Researchers studying A-A-1 antibiotics often face challenges in identifying the most effective protocols and products for their research, which can impact the reproducibility and accuracy of their findings.
PubCompare.ai, an AI-driven platform, aims to address these challenges by helping researchers locate and compare relevant protocols from literature, pre-prints, and patents.
By leveraging powerful comparisons, researchers can optimize their A-A-1 antibiotic studies and ensure their findings are both reproducible and accruate.
This can be particularly useful when utilizing various analytical techniques, such as J-810 spectropolarimeter, J-815 CD spectrometer, or the LSM 710 and LSM 880 confocal microscopes.
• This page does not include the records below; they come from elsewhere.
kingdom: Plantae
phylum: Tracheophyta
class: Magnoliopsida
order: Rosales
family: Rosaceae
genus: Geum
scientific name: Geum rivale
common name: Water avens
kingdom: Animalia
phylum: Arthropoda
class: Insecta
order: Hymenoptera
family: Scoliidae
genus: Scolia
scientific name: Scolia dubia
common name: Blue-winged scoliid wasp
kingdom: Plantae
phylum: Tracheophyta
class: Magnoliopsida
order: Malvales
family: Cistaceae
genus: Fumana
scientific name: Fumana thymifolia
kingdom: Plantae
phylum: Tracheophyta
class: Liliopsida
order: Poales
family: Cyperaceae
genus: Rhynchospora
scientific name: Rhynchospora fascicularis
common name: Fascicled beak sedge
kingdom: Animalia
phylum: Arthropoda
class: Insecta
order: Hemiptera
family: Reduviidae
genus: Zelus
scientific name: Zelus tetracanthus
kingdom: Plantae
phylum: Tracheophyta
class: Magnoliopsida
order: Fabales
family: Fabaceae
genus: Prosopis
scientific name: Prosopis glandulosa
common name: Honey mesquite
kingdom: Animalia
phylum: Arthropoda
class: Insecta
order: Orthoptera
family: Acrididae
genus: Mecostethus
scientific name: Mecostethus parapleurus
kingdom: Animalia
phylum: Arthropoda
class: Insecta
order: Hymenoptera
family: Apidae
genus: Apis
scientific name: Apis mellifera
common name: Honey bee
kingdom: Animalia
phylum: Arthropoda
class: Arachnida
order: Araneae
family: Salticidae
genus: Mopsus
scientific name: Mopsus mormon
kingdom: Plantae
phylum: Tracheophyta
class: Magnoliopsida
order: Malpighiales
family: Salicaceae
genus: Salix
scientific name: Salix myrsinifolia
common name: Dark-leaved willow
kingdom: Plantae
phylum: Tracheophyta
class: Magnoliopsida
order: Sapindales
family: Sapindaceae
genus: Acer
Researchers may also benefit from the use of cell culture media like DMEM, as well as transfection reagents like Lipofectamine 2000, to study the effects of A-A-1 antibiotics on bacterial cells.
Additionally, the use of MATLAB software can assist in the analysis and interpretation of data obtained from these experiments.
Overall, the optimization of A-A-1 antibiotic research through the use of AI-driven platforms like PubCompare.ai, along with various analytical tools and techniques, can help ensure the reproducibility and accuracy of findings, ultimately contributing to the development of more effective treatments for bacterial infections.